In one of the more improbable unions in musical history, the BBC yesterday confirmed it was in talks with arch miserabilist Morrissey to pen Britain's Eurovision Song Contest entry. The former Smiths frontman is widely acknowledged as one of the best lyricists of his generation with archly bleak ditties like Girlfriend in a Coma, Heaven Knows I'm Miserable Now and Every Day is Like Sunday to his name.
If he accepts the Eurovision challenge he will have to succeed in a competition where boundless optimism is the order of the day, and Boom Bang-a-Bang, La La La and Diggi Loo-Diggi Ley are among the previous winners.

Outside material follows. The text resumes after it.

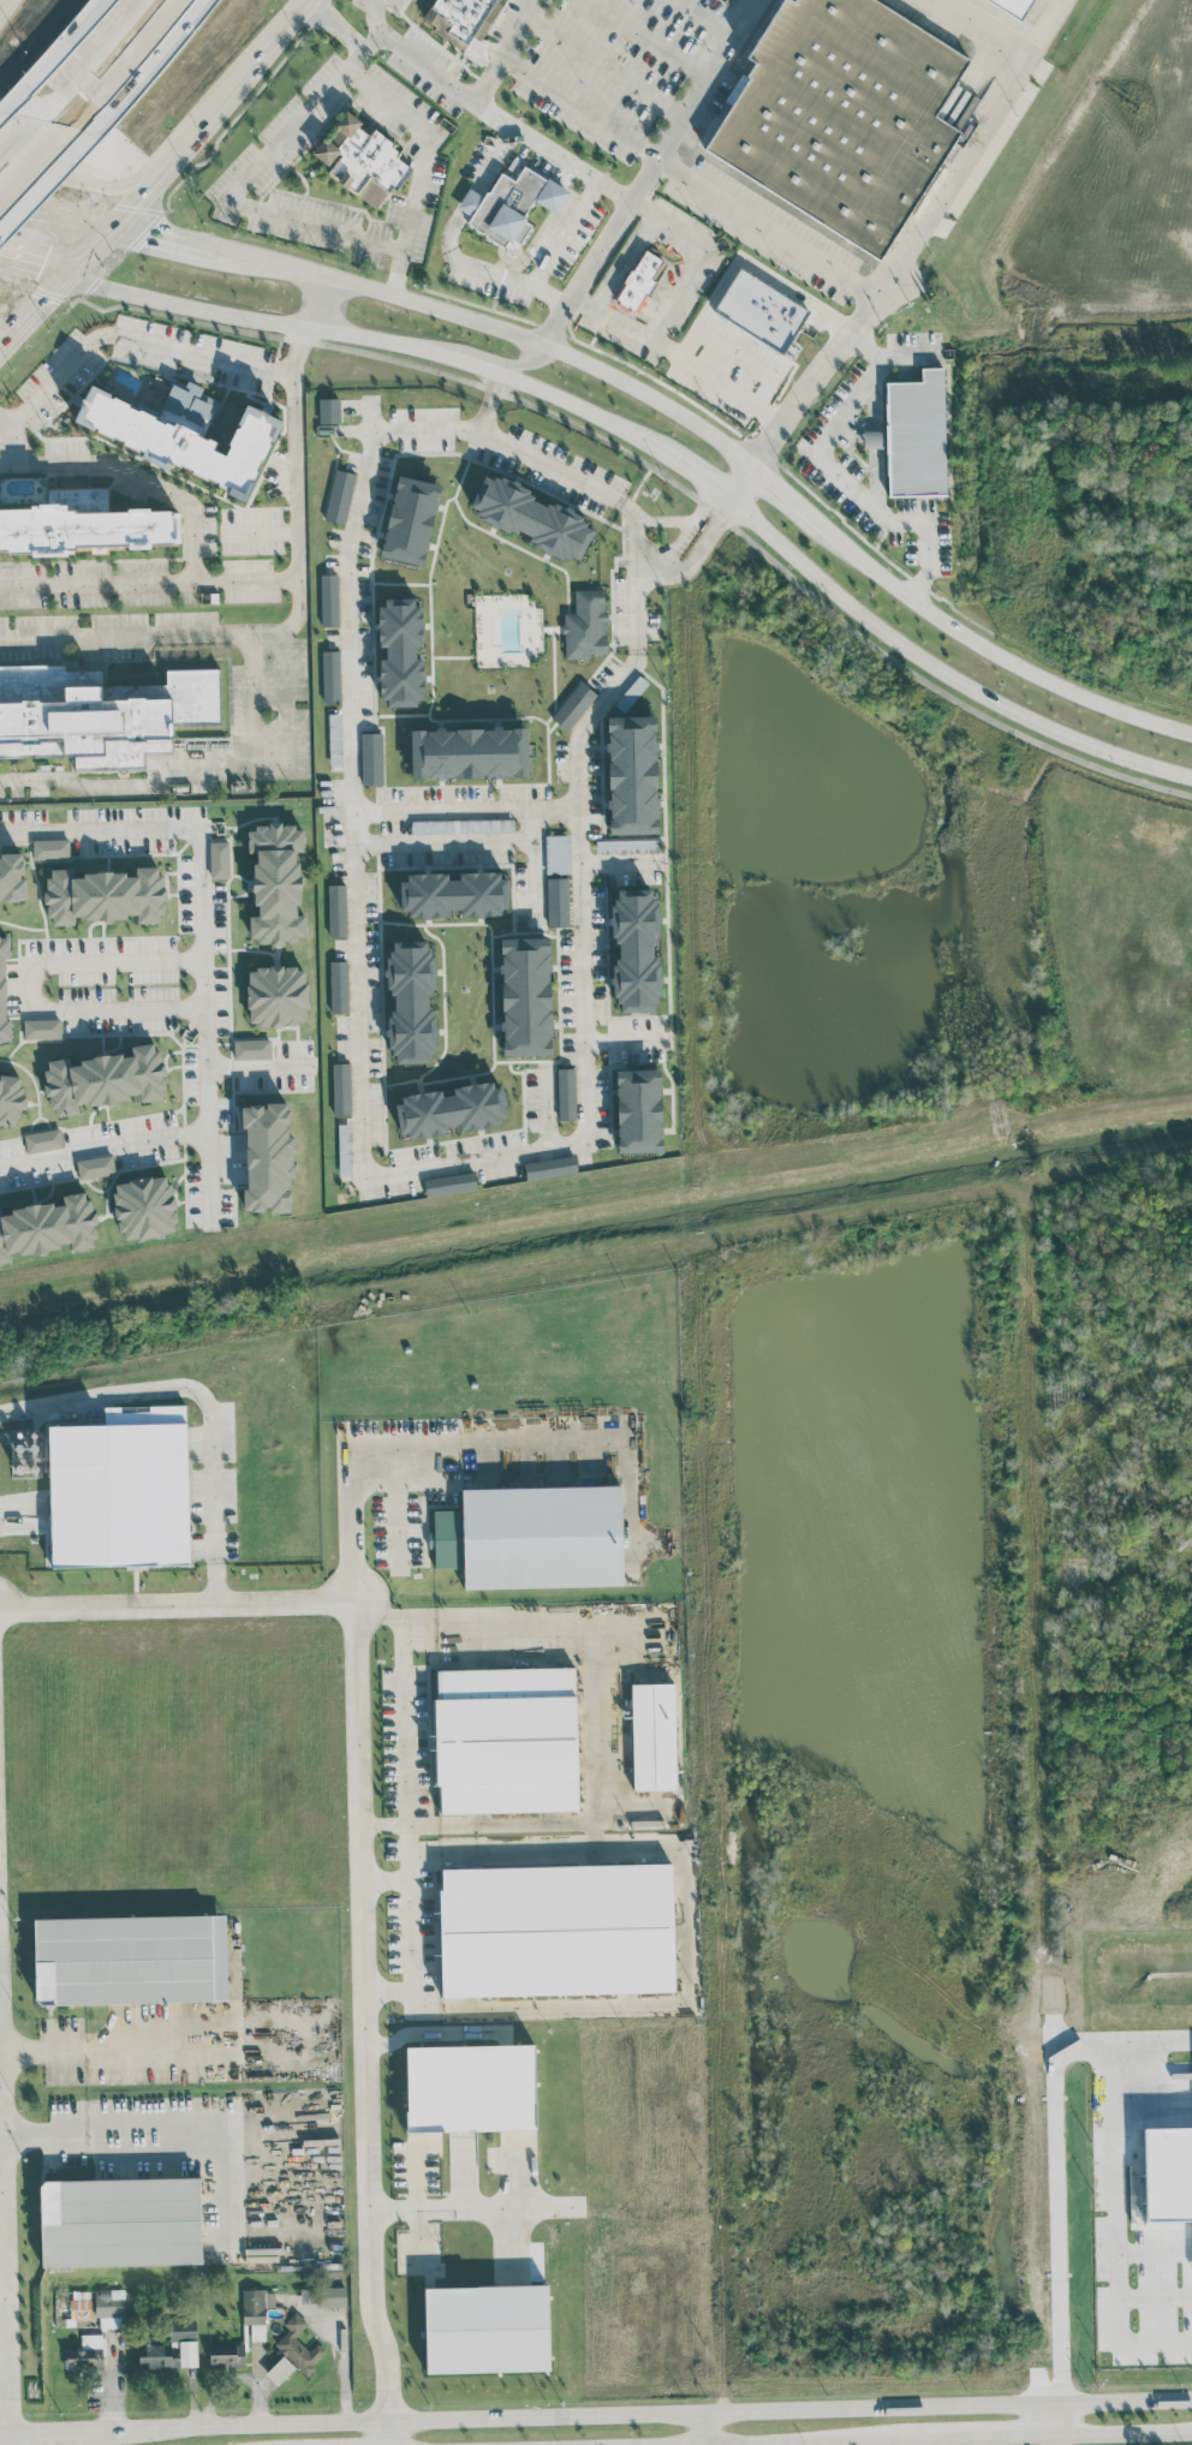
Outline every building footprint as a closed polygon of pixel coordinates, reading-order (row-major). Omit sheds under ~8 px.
[(417,14),(426,0),(492,0),(499,5),(476,38),(466,32),(457,48),(428,29),(431,24),(417,14)] [(957,129),(935,117),(971,54),(873,0),(797,0),(796,2),(792,0),(781,0),(748,59),(754,62),(703,155),(886,257),(957,129)] [(1024,17),(1033,0),(993,0),(1024,17)] [(379,209),(409,166),(394,156),(399,148),(372,128),(371,130),(345,113),(325,141),(322,139),(311,154),(330,166),(326,172),(379,209)] [(569,191),(523,165),(515,181),(499,172),(485,197),(468,187),(457,207),(471,215),(466,225),(516,253),(532,225),(522,220),(533,201),(556,213),(569,191)] [(668,263),(645,248),(613,298),(636,313),(668,263)] [(713,314),(785,352),(809,307),(736,270),(713,314)] [(887,496),(946,495),(943,367),(921,367),(921,381),(885,381),(886,430),(864,430),(864,448),(886,447),(887,496)] [(90,383),(73,419),(93,429),(94,428),(97,428),(96,430),(112,437),(113,435),(124,440),(121,442),(138,449),(138,448),(143,452),(141,457),(168,470),(171,464),(179,467),(181,466),(191,470),(191,472),(207,479),(208,478),(217,483),(217,484),(225,489),(225,487),(228,488),(227,493),(243,501),(252,482),(250,481),(251,478),(254,479),(257,471),(255,469),(258,460),(262,460),(269,445),(267,442),(268,439),(272,440),(281,422),(246,404),(237,423),(239,424),(238,428),(236,427),(227,443),(230,445),(225,454),(211,448),(215,441),(208,437),(207,439),(197,434),(198,433),(174,422),(172,425),(165,422),(163,423),(154,418),(155,417),(139,409),(138,411),(127,405),(129,404),(112,395),(112,398),(108,395),(109,393),(90,383)] [(339,398),(318,398),(319,423),(340,422),(339,398)] [(356,473),(335,468),(323,519),(344,524),(356,473)] [(440,483),(396,475),(381,557),(424,565),(440,483)] [(484,475),(469,505),(477,508),(476,512),(481,515),(481,518),(495,526),(496,524),(507,530),(508,526),(515,530),(517,527),(532,535),(531,538),(536,541),(535,544),(561,557),(562,555),(567,557),(570,554),(578,559),(591,530),(584,526),(585,521),(580,519),(583,515),(571,511),(572,508),(566,506),(566,507),(554,501),(553,505),(547,502),(546,506),(531,499),(532,495),(528,493),(530,489),(519,483),(519,482),(513,478),(511,481),(501,475),(500,478),(494,475),(491,478),(484,475)] [(6,550),(0,551),(0,507),(30,508),(30,505),(66,503),(66,509),(76,508),(76,512),(127,511),(126,508),(149,507),(149,511),(177,509),(177,513),(179,512),(179,542),(149,542),(149,547),(127,548),(127,544),(76,545),(76,550),(67,550),(67,555),(31,557),(30,553),(6,554),(6,550)] [(321,626),(339,626),(337,573),(320,574),(321,626)] [(574,590),(603,589),(603,602),(604,602),(606,610),(607,612),(607,619),(606,620),(607,639),(608,649),(606,648),(607,652),(600,652),(600,655),(595,655),(594,654),(588,654),(588,657),(565,658),(564,633),(562,633),(562,624),(564,624),(562,613),(574,613),(574,590)] [(379,661),(380,693),(389,706),(416,706),(416,698),(423,698),(423,658),(415,658),(415,648),(422,643),(422,611),(412,598),(391,598),(378,607),(379,647),(386,647),(386,656),(379,661)] [(322,651),(323,701),(340,701),(339,650),(322,651)] [(74,757),(75,770),(145,769),(145,754),(173,754),(173,725),(219,724),(218,668),(166,669),(166,684),(102,685),(102,670),(65,670),(65,664),(0,665),(0,758),(74,757)] [(552,717),(580,681),(596,694),(567,730),(552,717)] [(328,714),(329,765),(342,764),(340,713),(328,714)] [(607,716),(654,715),(655,740),(657,741),(657,749),(655,750),(655,761),(656,761),(656,787),(652,787),(652,791),(656,791),(656,798),(658,798),(658,806),(656,807),(656,817),(657,817),(658,834),(608,835),(608,818),(612,818),(612,817),(609,817),(609,809),(607,809),(606,799),(609,799),(608,791),(610,791),(610,788),(608,788),(607,762),(609,761),(609,759),(608,759),(608,751),(604,751),(604,741),(608,741),(608,733),(609,733),(609,732),(607,732),(607,716)] [(411,778),(528,776),(527,728),(410,729),(411,778)] [(383,732),(361,732),(360,785),(382,785),(383,732)] [(412,833),(513,831),(513,819),(412,821),(412,833)] [(250,937),(277,945),(281,944),(297,938),(298,936),(306,936),(305,915),(295,913),(301,891),(299,868),(293,853),(304,849),(302,829),(275,822),(272,822),(266,824),(262,825),(247,831),(248,852),(257,854),(253,871),(253,873),(252,879),(253,900),(260,915),(248,916),(250,937)] [(545,835),(546,874),(571,873),(570,834),(545,835)] [(69,857),(69,839),(32,840),(33,858),(69,857)] [(596,840),(596,853),(658,851),(658,839),(596,840)] [(210,878),(229,877),(228,841),(209,841),(210,878)] [(26,901),(25,878),(23,878),(22,852),(1,853),(1,857),(0,857),(0,902),(26,901)] [(136,915),(137,923),(159,922),(164,901),(162,865),(136,867),(134,876),(113,872),(74,875),(73,867),(51,869),(45,889),(47,916),(51,917),(52,925),(74,924),(75,915),(102,920),(136,915)] [(507,872),(459,873),(459,880),(447,880),(447,874),(399,875),(400,916),(450,915),(450,914),(508,913),(507,872)] [(567,877),(546,878),(548,926),(569,925),(567,877)] [(329,936),(346,936),(345,884),(328,885),(329,936)] [(654,1011),(654,1003),(660,997),(659,962),(652,955),(652,942),(659,934),(659,905),(651,898),(651,888),(617,889),(617,898),(610,905),(611,936),(618,944),(618,957),(611,965),(612,996),(620,1003),(620,1012),(654,1011)] [(10,1041),(11,1019),(5,1019),(6,957),(9,957),(9,936),(0,936),(0,1041),(10,1041)] [(549,937),(501,938),(502,1055),(550,1054),(549,937)] [(395,1063),(429,1062),(429,1052),(437,1049),(436,1021),(428,999),(428,996),(434,993),(434,961),(426,941),(426,940),(393,941),(393,952),(385,954),(386,973),(386,975),(386,982),(394,1002),(394,1011),(387,1014),(387,1037),(388,1040),(388,1041),(395,1059),(395,1063)] [(348,1012),(347,960),(330,961),(331,1013),(348,1012)] [(248,967),(248,1025),(306,1025),(306,967),(248,967)] [(23,1019),(24,1039),(61,1038),(60,1019),(23,1019)] [(234,1059),(271,1058),(270,1039),(234,1040),(234,1059)] [(162,1099),(166,1064),(159,1063),(156,1042),(131,1046),(132,1056),(117,1054),(70,1061),(69,1057),(48,1060),(44,1078),(49,1107),(55,1108),(57,1116),(78,1113),(79,1102),(93,1104),(139,1097),(139,1102),(162,1099)] [(333,1115),(350,1114),(349,1063),(332,1063),(333,1115)] [(574,1068),(557,1068),(558,1120),(575,1119),(574,1068)] [(662,1151),(660,1069),(615,1070),(617,1152),(662,1151)] [(17,1125),(19,1108),(21,1108),(24,1077),(0,1075),(0,1123),(17,1125)] [(452,1087),(453,1094),(442,1096),(442,1092),(394,1098),(399,1137),(459,1130),(459,1128),(507,1122),(502,1081),(452,1087)] [(240,1107),(249,1105),(249,1104),(262,1104),(262,1108),(266,1108),(266,1102),(287,1102),(287,1110),(288,1110),(288,1123),(285,1123),(285,1127),(287,1127),(287,1135),(293,1135),(293,1149),(291,1149),(291,1164),(293,1164),(294,1177),(288,1177),(288,1186),(286,1186),(286,1191),(290,1189),(291,1203),(288,1203),(290,1211),(269,1211),(268,1206),(264,1206),(264,1210),(252,1210),(252,1209),(243,1209),(243,1188),(246,1188),(246,1168),(245,1168),(245,1127),(240,1127),(240,1107)] [(23,1134),(27,1153),(63,1146),(59,1127),(23,1134)] [(79,1179),(115,1173),(112,1154),(76,1160),(79,1179)] [(577,1171),(574,1154),(523,1164),(526,1181),(577,1171)] [(477,1188),(473,1170),(423,1180),(426,1197),(477,1188)] [(138,1239),(161,1234),(161,1233),(174,1230),(173,1222),(177,1221),(175,1210),(173,1211),(173,1209),(177,1207),(174,1198),(173,1195),(172,1195),(171,1182),(166,1183),(165,1175),(151,1177),(150,1175),(129,1179),(129,1181),(114,1183),(117,1192),(112,1192),(114,1205),(113,1205),(115,1218),(119,1218),(119,1219),(117,1221),(119,1232),(124,1230),(125,1239),(138,1236),(138,1239)] [(83,1191),(62,1195),(63,1200),(18,1209),(7,1214),(1,1215),(0,1208),(0,1263),(11,1261),(10,1256),(52,1249),(68,1241),(73,1250),(97,1239),(95,1224),(99,1222),(83,1191)] [(52,1568),(124,1566),(125,1569),(142,1569),(141,1566),(189,1564),(186,1421),(185,1421),(184,1405),(103,1407),(105,1425),(48,1426),(52,1568)] [(12,1477),(38,1476),(38,1460),(48,1459),(48,1455),(39,1455),(38,1430),(22,1431),(22,1438),(10,1439),(12,1477)] [(461,1488),(462,1510),(433,1511),(434,1568),(463,1568),(464,1588),(622,1585),(620,1485),(461,1488)] [(577,1810),(575,1667),(435,1669),(437,1813),(577,1810)] [(630,1684),(633,1790),(676,1789),(673,1683),(630,1684)] [(441,1997),(673,1991),(670,1863),(438,1868),(441,1997)] [(35,2005),(227,2000),(225,1914),(33,1919),(35,2005)] [(405,2047),(407,2132),(535,2129),(533,2044),(405,2047)] [(41,2267),(201,2263),(199,2177),(39,2181),(41,2267)] [(423,2287),(425,2373),(549,2370),(547,2284),(423,2287)] [(318,2306),(346,2306),(346,2287),(300,2288),(300,2302),(317,2302),(318,2306)] [(96,2289),(97,2328),(124,2328),(123,2288),(96,2289)] [(243,2324),(264,2324),(263,2289),(242,2290),(243,2324)] [(274,2345),(305,2374),(326,2352),(317,2343),(309,2351),(294,2337),(307,2323),(295,2311),(283,2324),(289,2329),(274,2345)] [(197,2366),(195,2318),(169,2319),(170,2344),(145,2345),(146,2355),(139,2356),(139,2368),(197,2366)] [(102,2368),(102,2334),(82,2334),(82,2349),(64,2350),(65,2369),(102,2368)] [(245,2365),(244,2344),(209,2345),(209,2366),(245,2365)] [(264,2374),(277,2386),(295,2367),(283,2355),(264,2374)]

Ardent Morrissey watchers will recall that last year he expressed an interest in entering the annual festival of high camp, banal lyrics and trite melodies - but most assumed he was joking. In the wake of another lamentable performance from the UK entry, with Daz Sampson's Teenage Life coming 19th out of 24 entrants, Morrissey said: "I was horrified but not surprised to see the UK fail again in the Eurovision Song Contest. And there is one question I keep on asking: 'Why didn't they ask me?' That question keeps going round my head."
The BBC, given the task of finding a British entry that is traditionally chosen via a viewer vote, took him at his word. A BBC spokeswoman said: "Morrissey has expressed an interest and we are in talks with him as well as other people. But nothing has yet been confirmed."
It would also be a case of life imitating art after the video for his most recent single, You Have Killed Me, featured Morrissey as a Eurovision entrant.
The Mancunian singer also once duetted with Sandie Shaw, the singer best known for becoming the first British Eurovision winner in 1967 with Puppet on a String, and who was one of his childhood heroes.